In contrast their male equivalent, the SLR are utterly without conscious, want to get all the kids hooked on crack, mug old ladies and demean their girlfriends by punching them in the face and making them pull a train. They can't be faulted when it comes to inclusivity though. While the hierarchy, like SLR leader Harisha Celik are all young Turks, the rest of the gang includes Pakistanis, mixed race kids, whitey and even the Chinese. Harisha believing that the Chinese are naturally superior to everyone else when it comes to growing cannabis and wielding samurai swords, even though those are actually Japanese weapons. Regan largely avoids race hate elements, although we do get some rather random anti-Chinese racism towards the end. One of the Alley Cats contemplates whether or not to "beat the shit out" of a Chinese rival, and the gang vow to start setting fire to Chinese restaurants in the East End if the Chinese vandalize the Alley Cats' community centre. This presumably is setting up another Johnson and the Alley Cats novel... hopefully the Chinese won’t attack the Children's playground with their Japanese swords.

Make no mistake this is a proper exploitation novel, regardless of its typically uninspired 2010s book cover and the relatively mainstream acting career of its author. Had Regan been a regular in British gangster movies or Pete Walker films -the hammer murder here brings to mind Walker's Schizo- then Guts for Garters would make sense. As it is there is nothing in Regan's career to suggest it was building up to books like this. She's isn't totally unique in this respect. Candy Davis -who also pops up in an early Minder episode - was another actress who reinvented herself as a crime novelist. Maybe there is a case for having appeared in Minder warping the minds of these bubbly blonde comedy actresses, which manifested itself years later by them writing crime books for those with strong stomachs. Regan certainly doesn't shy away from violence against women here. There are graphically described rapes and a gangbang, as well as a rebellious Muslim girl being burnt with an iron for being seen in public without her Hijab. At the same time Regan doesn't let men off the hook, with males depicted as an abusive or creepy bunch within these pages. Even DCI Banham, who is usually sympathetically portrayed in his own books (he did after all lose his wife and child to an axe murderer) gets pulled up a few times for his chauvinism. At one point, Banham makes derogatory comments about women drivers, annoying Stephanie, not of course to the extent that it puts her off wanting to have sex with him 'she watched him aiming his key at his car door and wondered what he would say if she offered him a blowjob'.

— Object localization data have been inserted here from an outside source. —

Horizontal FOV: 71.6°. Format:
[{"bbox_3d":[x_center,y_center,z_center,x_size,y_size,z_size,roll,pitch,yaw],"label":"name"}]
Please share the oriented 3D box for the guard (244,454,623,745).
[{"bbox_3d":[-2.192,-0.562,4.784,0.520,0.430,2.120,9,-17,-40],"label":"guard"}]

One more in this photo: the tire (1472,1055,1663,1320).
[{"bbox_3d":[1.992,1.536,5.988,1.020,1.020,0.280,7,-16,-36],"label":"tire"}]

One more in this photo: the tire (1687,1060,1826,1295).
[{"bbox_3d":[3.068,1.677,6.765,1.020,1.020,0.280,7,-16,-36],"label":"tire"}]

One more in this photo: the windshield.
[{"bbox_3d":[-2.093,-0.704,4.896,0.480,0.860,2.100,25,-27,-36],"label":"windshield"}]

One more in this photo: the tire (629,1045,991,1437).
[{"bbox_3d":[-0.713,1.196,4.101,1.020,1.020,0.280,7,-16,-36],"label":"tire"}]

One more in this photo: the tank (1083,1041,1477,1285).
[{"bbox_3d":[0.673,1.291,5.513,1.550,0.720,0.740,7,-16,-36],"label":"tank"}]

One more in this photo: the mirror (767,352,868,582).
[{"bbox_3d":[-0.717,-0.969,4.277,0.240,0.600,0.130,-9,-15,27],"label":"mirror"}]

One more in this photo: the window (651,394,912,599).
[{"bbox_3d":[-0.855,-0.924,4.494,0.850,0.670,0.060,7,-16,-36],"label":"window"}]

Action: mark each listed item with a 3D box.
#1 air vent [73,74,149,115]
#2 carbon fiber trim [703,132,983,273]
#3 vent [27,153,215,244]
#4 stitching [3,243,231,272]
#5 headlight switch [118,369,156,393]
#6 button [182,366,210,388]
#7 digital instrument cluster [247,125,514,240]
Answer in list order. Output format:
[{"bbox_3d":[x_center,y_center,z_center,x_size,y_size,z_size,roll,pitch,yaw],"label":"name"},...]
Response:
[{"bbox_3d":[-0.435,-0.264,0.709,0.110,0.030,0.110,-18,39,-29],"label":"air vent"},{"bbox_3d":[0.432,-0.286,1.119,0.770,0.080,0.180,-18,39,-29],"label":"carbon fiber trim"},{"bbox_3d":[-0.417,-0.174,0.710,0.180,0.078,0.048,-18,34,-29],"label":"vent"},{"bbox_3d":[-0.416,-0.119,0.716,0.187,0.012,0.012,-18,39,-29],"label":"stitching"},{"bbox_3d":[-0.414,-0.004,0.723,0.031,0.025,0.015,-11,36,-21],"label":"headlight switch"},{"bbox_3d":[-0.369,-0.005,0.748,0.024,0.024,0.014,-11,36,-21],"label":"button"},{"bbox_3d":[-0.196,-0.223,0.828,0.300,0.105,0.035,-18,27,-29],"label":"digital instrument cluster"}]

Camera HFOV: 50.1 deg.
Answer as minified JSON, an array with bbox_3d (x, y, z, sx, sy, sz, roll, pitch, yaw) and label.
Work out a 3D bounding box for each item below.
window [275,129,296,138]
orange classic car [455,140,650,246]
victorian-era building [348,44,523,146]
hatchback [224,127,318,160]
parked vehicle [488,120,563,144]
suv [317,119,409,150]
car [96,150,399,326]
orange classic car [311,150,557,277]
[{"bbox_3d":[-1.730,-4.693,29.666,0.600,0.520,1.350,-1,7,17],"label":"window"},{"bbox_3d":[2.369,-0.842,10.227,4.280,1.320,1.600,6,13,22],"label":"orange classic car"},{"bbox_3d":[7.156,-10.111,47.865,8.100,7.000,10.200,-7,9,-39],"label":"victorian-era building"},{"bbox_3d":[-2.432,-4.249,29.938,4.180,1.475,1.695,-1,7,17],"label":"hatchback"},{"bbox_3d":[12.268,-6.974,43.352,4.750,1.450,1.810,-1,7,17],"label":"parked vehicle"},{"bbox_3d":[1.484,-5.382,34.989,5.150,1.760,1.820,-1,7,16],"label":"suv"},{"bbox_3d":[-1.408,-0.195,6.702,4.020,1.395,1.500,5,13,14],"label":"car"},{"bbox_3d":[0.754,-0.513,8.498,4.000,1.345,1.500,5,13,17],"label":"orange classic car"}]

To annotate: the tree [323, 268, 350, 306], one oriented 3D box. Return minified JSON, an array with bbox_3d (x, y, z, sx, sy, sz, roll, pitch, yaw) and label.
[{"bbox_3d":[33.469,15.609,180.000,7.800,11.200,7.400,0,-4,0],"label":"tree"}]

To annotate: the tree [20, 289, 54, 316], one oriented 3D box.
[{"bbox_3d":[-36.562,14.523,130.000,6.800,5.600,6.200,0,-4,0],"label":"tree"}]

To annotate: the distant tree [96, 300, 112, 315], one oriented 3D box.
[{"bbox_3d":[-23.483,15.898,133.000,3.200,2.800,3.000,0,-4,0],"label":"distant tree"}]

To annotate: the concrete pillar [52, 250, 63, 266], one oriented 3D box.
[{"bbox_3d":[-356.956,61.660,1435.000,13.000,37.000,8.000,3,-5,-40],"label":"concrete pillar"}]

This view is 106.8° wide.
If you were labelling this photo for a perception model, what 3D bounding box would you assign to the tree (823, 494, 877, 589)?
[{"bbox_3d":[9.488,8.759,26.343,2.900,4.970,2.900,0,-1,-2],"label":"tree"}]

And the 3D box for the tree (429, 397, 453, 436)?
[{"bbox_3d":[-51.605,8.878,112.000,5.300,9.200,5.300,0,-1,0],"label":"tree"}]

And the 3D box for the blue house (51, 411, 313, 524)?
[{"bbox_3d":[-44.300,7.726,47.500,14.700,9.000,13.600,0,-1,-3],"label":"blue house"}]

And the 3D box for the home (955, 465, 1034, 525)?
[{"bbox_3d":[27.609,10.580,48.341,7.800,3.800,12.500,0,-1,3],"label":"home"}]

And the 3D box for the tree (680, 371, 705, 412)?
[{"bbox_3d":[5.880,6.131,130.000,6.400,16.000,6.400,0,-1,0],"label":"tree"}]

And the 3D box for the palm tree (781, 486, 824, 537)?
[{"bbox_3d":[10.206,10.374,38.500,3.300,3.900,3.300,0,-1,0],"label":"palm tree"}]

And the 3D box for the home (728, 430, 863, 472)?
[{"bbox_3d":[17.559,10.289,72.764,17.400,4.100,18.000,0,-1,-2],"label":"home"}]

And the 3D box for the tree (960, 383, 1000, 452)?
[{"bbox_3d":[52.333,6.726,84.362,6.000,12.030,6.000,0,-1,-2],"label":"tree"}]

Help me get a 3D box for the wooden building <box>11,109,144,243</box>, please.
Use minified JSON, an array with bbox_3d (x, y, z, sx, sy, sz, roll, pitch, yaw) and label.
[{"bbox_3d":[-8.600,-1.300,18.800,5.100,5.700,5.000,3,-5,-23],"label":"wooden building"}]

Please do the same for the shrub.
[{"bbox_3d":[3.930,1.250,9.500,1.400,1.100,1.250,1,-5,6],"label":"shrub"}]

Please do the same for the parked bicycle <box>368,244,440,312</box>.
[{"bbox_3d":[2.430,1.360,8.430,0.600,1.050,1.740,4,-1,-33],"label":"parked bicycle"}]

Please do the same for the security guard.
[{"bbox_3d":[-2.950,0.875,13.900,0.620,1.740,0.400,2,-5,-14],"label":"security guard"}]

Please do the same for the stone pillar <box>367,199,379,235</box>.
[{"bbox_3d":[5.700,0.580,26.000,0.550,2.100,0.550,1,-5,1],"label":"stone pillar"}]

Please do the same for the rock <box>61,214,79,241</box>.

As much as Guts for Garters is in many ways the heir apparent to the nasty NEL youthspoitation paperbacks of the 1970s, Regan does self consciously try to make it a product of the 2010s. There is an influx of pop culture references that probably made this book seem hip and topical for a few months in 2015, but aren't aging well. One character is compared to Amy Winehouse, DI Johnson guesses the password on a deceased girl's laptop by typing in the names of One Direction band members and Alysha wonders 'what it was like to be famous, be someone like Rihanna, and have everything you wanted in life'. Winehouse's early death might mean that she still resonates in the public conscious, but many of the other pop culture references here now just provoke a response of 'who' or 'I haven't thought about them in years'. Such is the fickle nature of fame.

I can't fault Regan's choice of name for her head gang girl though. Since I did actually go to school with someone called Alysha, who years later resurfaced in the papers having been sent to prison for running a drugs den, and was last heard of opening a hair and nails salon. So, for an ex school chum of mine at least it seems that life really does imitate Linda Regan novel.